Finally, consolidation in the industry and the M&A going both ways as alternatives seek to acquire traditional asset managers and vice versa is shifting the approach to the back office. Traditional asset managers come to alternatives from a very different margin environment, which drives more focus on the right cost models and making use of technology and workflow tools to gain efficiencies. Likewise, as alternatives platforms diversify into new sectors and strategies and become larger and more complex, more firms are investigating outsourcing options.
How is consolidation impacting the service models of fund administrators?
For fund administrators, we need to take on the challenge of building up the people, processes, sector expertise and geographical reach that our clients need access to. That is core business for us and inevitably if we are scaling up for one client, we are doing it for 10 or 20 others. That is a challenge we need to keep ahead of.
The arrival of open-end funds in alternatives was a big evolution that we had to create solutions for and address, which we were able to do. Now, as managers get bigger and more institutionalized, and as private markets merge with traditional asset management and the investor base includes more private wealth, the reporting requirements are elevated, and operating models need to reflect that. There will be a point where the line between traditional and private fund administration services becomes blurred, so we need to continue to look carefully at what is coming and what we need to solve for.
How is the industry embracing artificial intelligence and automation?

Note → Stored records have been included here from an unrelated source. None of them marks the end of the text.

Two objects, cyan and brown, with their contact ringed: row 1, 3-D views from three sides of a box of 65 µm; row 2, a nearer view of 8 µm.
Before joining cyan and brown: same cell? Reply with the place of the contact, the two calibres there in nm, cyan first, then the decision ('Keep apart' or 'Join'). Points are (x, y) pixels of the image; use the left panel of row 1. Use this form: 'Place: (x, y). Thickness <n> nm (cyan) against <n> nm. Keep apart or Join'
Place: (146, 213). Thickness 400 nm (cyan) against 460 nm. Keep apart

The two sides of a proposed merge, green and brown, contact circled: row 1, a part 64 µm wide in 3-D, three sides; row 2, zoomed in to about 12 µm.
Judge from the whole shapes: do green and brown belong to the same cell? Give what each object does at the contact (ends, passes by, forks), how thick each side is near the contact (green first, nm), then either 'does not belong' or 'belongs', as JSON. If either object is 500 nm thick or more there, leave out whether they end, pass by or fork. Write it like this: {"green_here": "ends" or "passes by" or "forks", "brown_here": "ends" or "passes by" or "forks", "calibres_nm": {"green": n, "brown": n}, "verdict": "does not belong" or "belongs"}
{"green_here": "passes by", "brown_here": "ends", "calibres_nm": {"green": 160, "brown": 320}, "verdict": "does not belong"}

Internally, we are now using AI in various parts of the business. For clients, automating the subscription process is now relatively well advanced, but there is still a lot of manual process. That is definitely a focus for managers and something they are expecting administrators to be able to solve. We have taken steps to build on the existing digital subscription process we have, in direct response to manager demands.

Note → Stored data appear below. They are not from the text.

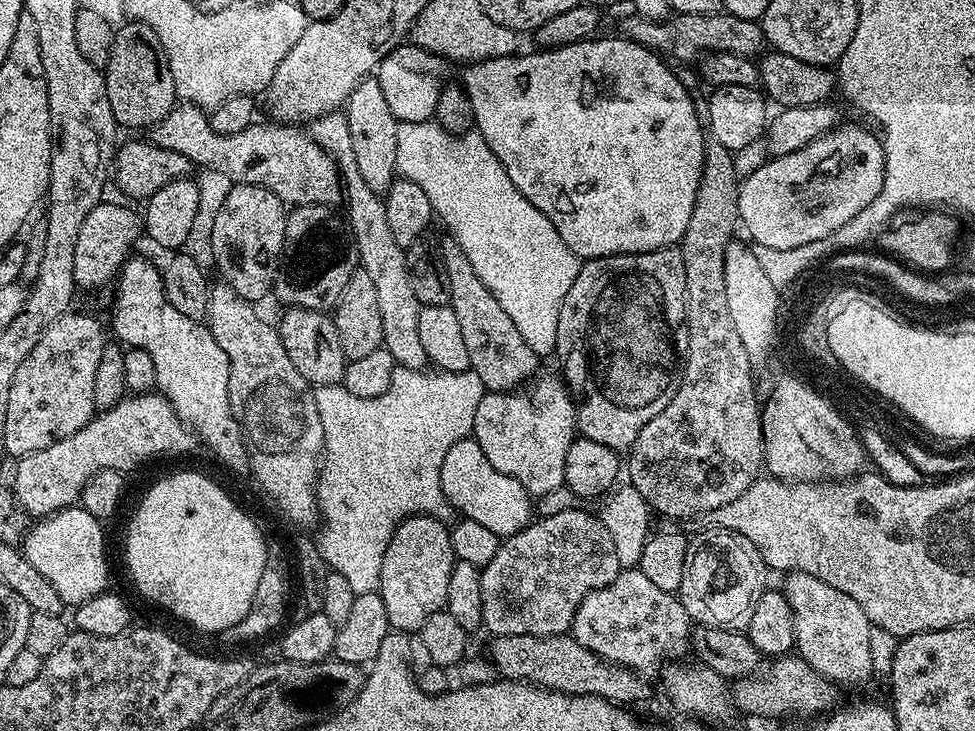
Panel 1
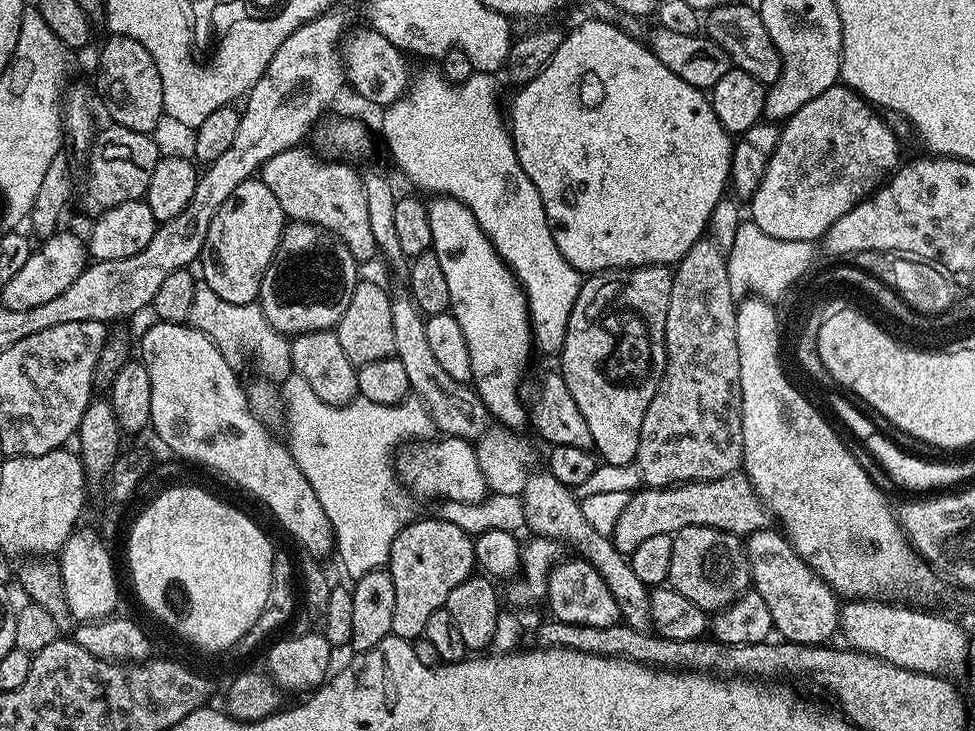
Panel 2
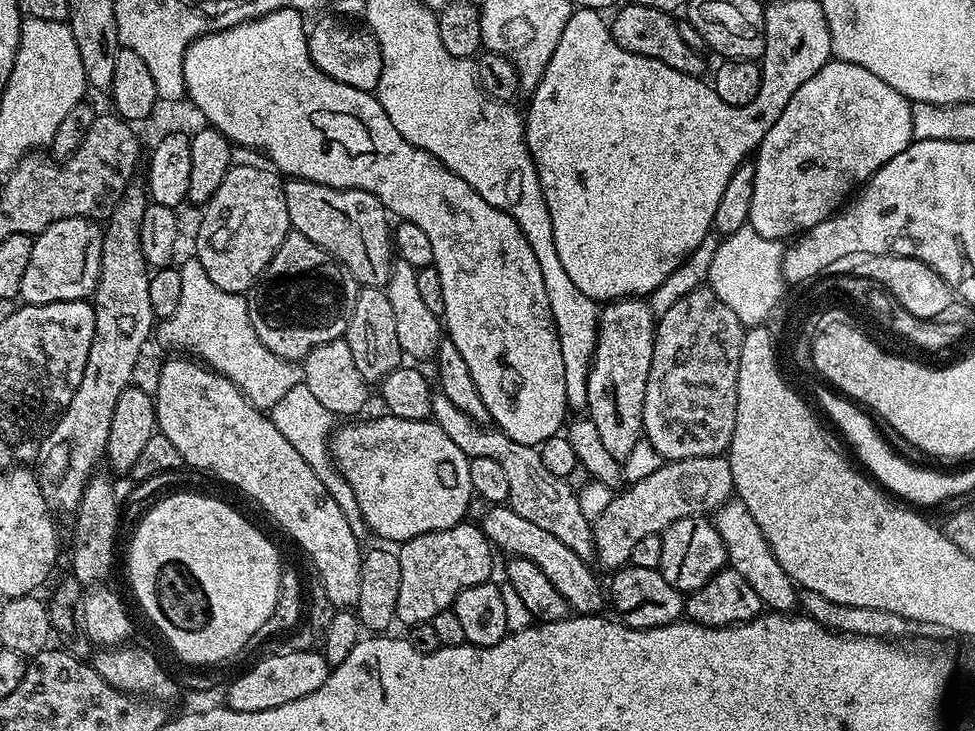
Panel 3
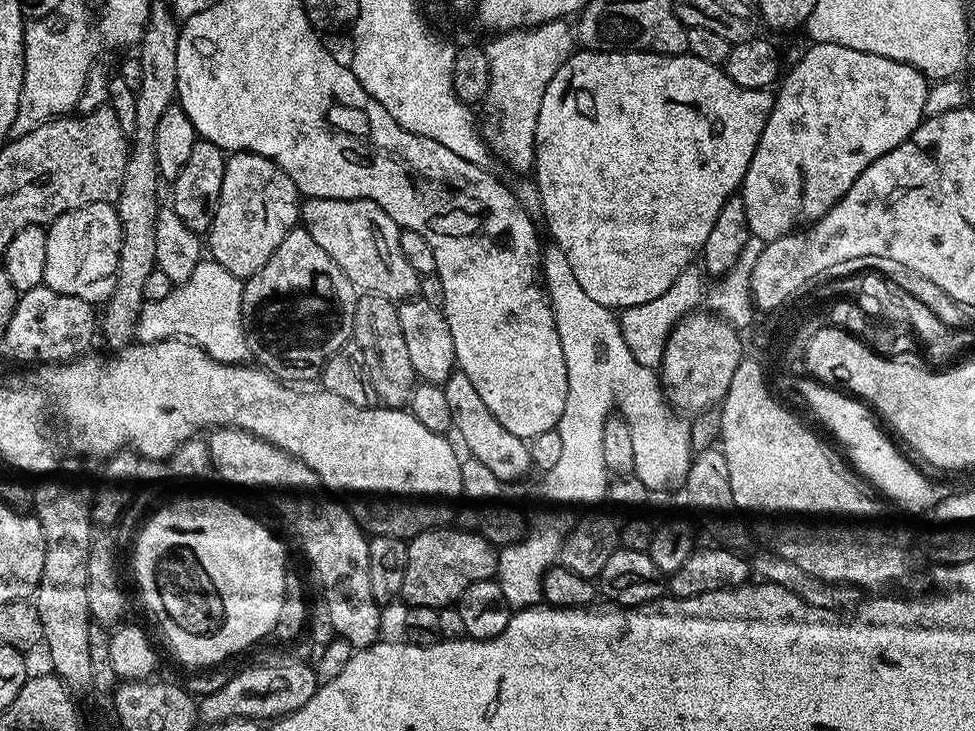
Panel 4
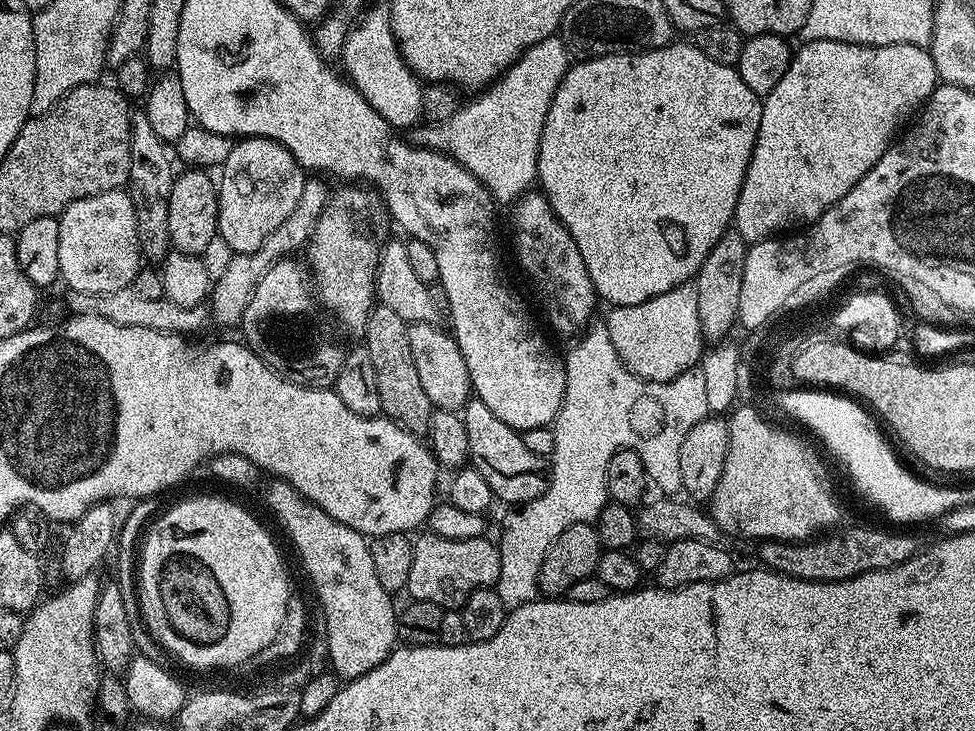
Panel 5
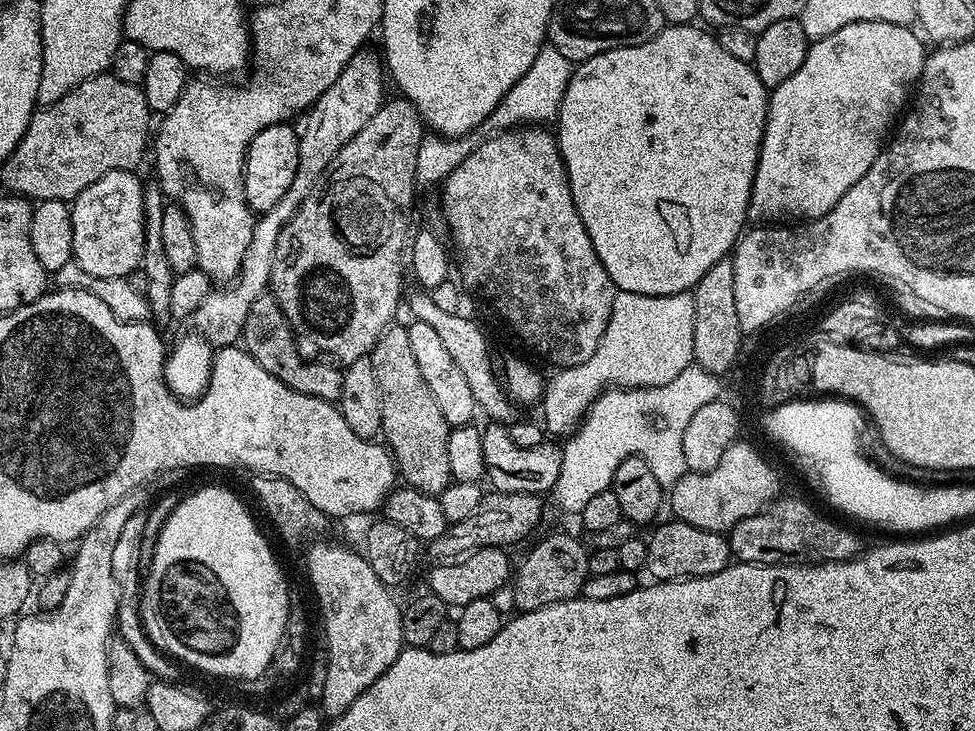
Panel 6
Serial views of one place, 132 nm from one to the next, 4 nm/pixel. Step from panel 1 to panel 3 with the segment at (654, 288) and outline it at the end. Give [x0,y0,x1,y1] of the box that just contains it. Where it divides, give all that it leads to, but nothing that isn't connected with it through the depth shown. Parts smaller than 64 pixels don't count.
[587,298,656,462]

From an analytics perspective, for managers that are maybe partially outsourced or those with multiple administrators using multiple systems alongside inhouse systems, there is a need to consolidate data in one place. Having a single data lake that you can manage, secure and be able to use efficiently for maximum impact is critical, whether in relation to deal sourcing, transaction management or valuations. That is something managers are looking to administrators to help with, so funds don’t need to build that infrastructure in-house.
Clearly in private markets there is more and more data, firms are getting bigger and deploying more strategies, so pulling all the data together in one place is becoming more important. AI and automation are still relatively new, and firms are at different stages of the journey with different priorities. Those with leaner middle- and back-office teams can see the benefits and are now looking to embrace AI and automation to a greater degree.